* _Assigned task_
Copy each line below in which the string "userSpaceOnUse" occurs.

* _Information provided_
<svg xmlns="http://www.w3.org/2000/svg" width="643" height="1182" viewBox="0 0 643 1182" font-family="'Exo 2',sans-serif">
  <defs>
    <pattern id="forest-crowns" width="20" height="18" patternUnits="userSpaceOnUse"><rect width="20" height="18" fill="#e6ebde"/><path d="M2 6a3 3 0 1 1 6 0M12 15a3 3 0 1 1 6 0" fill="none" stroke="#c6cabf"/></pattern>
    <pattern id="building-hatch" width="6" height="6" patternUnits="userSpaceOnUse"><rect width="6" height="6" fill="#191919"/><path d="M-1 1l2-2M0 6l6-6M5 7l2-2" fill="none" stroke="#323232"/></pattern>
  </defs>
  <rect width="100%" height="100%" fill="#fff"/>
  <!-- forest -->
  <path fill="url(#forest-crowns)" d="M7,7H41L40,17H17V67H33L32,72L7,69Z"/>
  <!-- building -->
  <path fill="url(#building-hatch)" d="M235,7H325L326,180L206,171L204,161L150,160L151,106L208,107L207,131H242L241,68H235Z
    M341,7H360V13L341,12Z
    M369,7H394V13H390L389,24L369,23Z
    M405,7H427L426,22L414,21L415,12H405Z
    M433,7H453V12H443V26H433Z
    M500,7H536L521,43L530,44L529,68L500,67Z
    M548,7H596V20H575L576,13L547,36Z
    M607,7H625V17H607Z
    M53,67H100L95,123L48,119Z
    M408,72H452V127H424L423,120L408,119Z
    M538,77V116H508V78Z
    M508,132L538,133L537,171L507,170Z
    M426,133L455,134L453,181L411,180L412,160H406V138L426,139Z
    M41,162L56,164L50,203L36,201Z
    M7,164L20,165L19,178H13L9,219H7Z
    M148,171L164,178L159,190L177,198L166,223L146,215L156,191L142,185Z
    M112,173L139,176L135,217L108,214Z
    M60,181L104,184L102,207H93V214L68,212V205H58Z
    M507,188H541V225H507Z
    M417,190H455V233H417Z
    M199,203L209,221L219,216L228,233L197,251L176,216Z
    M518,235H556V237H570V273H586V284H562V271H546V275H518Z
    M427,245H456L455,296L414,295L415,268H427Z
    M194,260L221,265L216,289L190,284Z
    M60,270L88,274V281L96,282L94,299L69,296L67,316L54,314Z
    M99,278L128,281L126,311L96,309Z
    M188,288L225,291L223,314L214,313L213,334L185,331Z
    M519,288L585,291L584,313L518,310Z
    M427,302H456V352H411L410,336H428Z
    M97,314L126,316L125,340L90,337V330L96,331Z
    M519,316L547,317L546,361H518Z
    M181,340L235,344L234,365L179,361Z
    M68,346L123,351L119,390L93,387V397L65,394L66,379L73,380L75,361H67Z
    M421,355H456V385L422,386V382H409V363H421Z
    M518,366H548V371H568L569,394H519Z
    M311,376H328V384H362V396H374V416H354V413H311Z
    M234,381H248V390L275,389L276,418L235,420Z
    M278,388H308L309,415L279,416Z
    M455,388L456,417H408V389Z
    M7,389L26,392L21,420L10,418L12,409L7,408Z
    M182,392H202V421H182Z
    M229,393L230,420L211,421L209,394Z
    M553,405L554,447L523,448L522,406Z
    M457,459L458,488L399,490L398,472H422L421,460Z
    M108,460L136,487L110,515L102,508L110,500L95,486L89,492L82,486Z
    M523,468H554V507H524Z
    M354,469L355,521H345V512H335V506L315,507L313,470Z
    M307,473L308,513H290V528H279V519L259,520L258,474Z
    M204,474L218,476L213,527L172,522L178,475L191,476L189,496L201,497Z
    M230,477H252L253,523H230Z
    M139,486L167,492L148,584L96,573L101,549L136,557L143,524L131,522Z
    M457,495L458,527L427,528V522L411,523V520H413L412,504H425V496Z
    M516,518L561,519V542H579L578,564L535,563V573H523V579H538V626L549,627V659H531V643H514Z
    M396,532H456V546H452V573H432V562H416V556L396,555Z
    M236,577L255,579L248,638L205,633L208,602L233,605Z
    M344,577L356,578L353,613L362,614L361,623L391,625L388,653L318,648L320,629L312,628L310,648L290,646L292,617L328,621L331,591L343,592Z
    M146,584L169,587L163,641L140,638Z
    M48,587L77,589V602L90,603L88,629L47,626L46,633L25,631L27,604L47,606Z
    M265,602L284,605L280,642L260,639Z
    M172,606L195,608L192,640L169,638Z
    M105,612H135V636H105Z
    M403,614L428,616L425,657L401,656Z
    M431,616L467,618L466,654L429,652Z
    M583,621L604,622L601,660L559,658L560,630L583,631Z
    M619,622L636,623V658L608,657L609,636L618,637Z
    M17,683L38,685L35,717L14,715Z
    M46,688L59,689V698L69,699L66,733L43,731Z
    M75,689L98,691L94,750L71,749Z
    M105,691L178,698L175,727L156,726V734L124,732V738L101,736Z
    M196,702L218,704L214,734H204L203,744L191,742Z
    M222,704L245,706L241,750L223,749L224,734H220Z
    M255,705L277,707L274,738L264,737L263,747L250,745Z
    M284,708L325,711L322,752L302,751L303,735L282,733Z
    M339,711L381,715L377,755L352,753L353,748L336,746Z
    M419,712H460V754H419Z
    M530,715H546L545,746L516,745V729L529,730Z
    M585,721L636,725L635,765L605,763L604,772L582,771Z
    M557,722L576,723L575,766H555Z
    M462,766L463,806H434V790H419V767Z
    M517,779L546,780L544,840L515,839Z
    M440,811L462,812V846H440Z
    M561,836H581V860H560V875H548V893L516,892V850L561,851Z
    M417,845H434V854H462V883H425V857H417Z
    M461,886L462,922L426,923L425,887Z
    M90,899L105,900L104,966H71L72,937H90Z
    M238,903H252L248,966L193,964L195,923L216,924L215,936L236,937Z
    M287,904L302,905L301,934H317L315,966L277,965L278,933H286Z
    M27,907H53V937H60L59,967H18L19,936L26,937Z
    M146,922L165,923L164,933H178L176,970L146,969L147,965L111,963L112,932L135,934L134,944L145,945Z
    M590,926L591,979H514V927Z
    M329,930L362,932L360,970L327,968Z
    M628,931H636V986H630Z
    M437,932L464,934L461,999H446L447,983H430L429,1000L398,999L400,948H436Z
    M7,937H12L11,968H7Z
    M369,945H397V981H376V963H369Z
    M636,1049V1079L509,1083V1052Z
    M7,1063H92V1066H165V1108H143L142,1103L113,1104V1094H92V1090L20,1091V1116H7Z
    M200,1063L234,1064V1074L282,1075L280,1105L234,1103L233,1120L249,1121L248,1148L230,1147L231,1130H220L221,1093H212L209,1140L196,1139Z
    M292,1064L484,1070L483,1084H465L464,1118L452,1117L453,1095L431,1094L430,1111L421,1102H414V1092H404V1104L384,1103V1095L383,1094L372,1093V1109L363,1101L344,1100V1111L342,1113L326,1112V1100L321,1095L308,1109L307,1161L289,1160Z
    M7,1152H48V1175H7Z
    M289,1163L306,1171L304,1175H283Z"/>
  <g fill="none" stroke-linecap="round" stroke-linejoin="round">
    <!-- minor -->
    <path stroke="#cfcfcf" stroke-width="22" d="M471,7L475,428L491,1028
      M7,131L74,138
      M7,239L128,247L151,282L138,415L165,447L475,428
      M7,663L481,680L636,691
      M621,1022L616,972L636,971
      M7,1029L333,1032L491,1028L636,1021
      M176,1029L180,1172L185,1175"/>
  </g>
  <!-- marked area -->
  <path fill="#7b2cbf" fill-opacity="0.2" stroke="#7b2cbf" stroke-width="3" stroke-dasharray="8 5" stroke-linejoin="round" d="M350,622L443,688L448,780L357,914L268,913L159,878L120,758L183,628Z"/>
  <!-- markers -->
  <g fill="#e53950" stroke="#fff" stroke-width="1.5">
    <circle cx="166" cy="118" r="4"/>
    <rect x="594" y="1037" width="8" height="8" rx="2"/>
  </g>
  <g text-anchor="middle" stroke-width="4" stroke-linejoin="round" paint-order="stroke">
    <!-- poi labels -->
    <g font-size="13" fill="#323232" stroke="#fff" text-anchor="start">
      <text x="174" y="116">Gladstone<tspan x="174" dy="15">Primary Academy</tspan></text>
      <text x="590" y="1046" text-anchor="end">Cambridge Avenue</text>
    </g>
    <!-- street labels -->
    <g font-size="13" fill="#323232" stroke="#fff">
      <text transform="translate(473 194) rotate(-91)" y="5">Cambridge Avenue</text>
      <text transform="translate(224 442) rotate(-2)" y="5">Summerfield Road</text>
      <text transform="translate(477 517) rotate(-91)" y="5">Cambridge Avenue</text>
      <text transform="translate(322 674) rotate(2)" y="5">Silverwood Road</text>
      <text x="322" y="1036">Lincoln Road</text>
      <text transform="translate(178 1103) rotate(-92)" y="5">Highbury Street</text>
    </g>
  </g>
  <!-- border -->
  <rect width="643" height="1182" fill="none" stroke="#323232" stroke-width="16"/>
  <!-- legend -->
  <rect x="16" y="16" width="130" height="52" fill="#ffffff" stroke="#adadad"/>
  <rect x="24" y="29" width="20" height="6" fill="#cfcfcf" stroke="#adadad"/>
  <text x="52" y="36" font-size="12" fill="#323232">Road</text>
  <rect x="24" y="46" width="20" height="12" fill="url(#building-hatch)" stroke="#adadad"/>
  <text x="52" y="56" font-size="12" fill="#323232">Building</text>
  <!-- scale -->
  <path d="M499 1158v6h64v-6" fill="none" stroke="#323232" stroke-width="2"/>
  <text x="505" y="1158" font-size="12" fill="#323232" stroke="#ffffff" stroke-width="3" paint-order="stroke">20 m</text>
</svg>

* _Solution to the problem_
    <pattern id="forest-crowns" width="20" height="18" patternUnits="userSpaceOnUse"><rect width="20" height="18" fill="#e6ebde"/><path d="M2 6a3 3 0 1 1 6 0M12 15a3 3 0 1 1 6 0" fill="none" stroke="#c6cabf"/></pattern>
    <pattern id="building-hatch" width="6" height="6" patternUnits="userSpaceOnUse"><rect width="6" height="6" fill="#191919"/><path d="M-1 1l2-2M0 6l6-6M5 7l2-2" fill="none" stroke="#323232"/></pattern>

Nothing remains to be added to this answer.